Il faudra attendre la toute fin de l’épisode pour que Ripper Street tire partie de ce qui a pourtant été mis en place dés le début du pilote, et offre une magnifique confrontation entre trois hommes hantés par le cas de Jack l’Eventreur… 55 minutes pour en arriver là ? La scène est formidable, mais elle arrive bien trop tard. Surtout qu’entre temps, l’intrigue sordide et limite raccoleuse n’aura vraiment pas fait s’élever le niveau de l’épisode. Et dans l’intervalle, la question de la fascination pour Jack l’Eventreur, ou au contraire, les modalités permettant éventuellement à un criminel de copier ses méthodes et semer le doute même dans l’esprit des policiers ayant suivi la piste du célèbre boucher de l’East End, ce qui aurait tout de même permis de tirer partie du sujet prétendument choisi par la série.

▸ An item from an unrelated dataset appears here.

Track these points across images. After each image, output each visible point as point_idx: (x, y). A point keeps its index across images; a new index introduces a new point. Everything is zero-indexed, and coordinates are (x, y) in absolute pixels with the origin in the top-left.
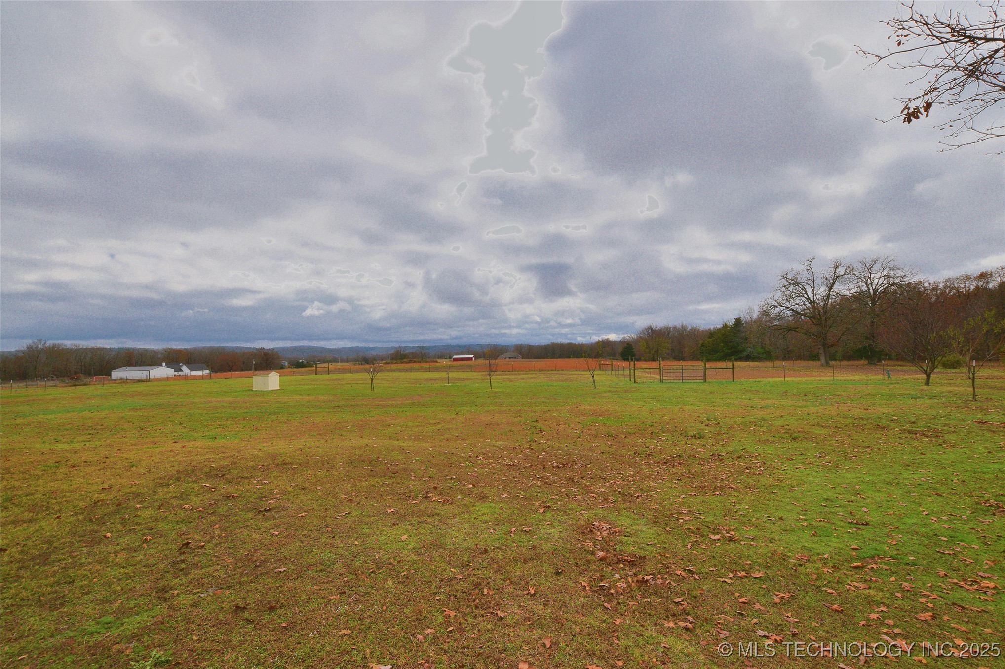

Et je crois que le pire dans tout ça, c’est quand je lis que les épisodes de Ripper Street ne sont pas feuilletonnants ! Apparemment, il y a des gens qui estiment qu’écrire une histoire ne serait-ce que vaguement cohérente sur une saison de 6 épisodes, c’est trop compliqué. Quant à ce que laisse présager le trailer du deuxième épisode, diffusé à la suite du pilote, on voit mal comment les évènements seront à nouveau liés à Jack l’Eventreur. En somme, le but de la série est surtout de prendre un point de départ comme prétexte, mais de virer au cop show classique derrière. On était en droit d’espérer mieux, non ?

Alors je le répète : je ne suis sûrement pas la personne qu’il faut venir voir pour se faire une opinion objective (si pareille chose existe) d’un pilote de série policière. Je n’ai jamais été très enthousiaste vis-à-vis du genre, mais je sens bien que ça ne fait que s’aggraver avec les années, et surtout, avec les ersatz qui fleurissent. Très, très peu de ces séries trouvent vaguement grâce à mes yeux, et je suis bien consciente du fait que, chaque fois que je démarre un pilote dans lequel je sais qu’il y aura une enquête au moins, je le fais en serrant les dents et en partant du mauvais pied. Alors forcément, je me cogne l’orteil.
Mais je crois sincèrement que, même en mettant mon antipathie envers les séries policières de côté, Ripper Street manque de personnalité et de courage. Libre à vous évidemment de le vérifier par vous-mêmes, mais vous n’y allez pas avec ma recommandation.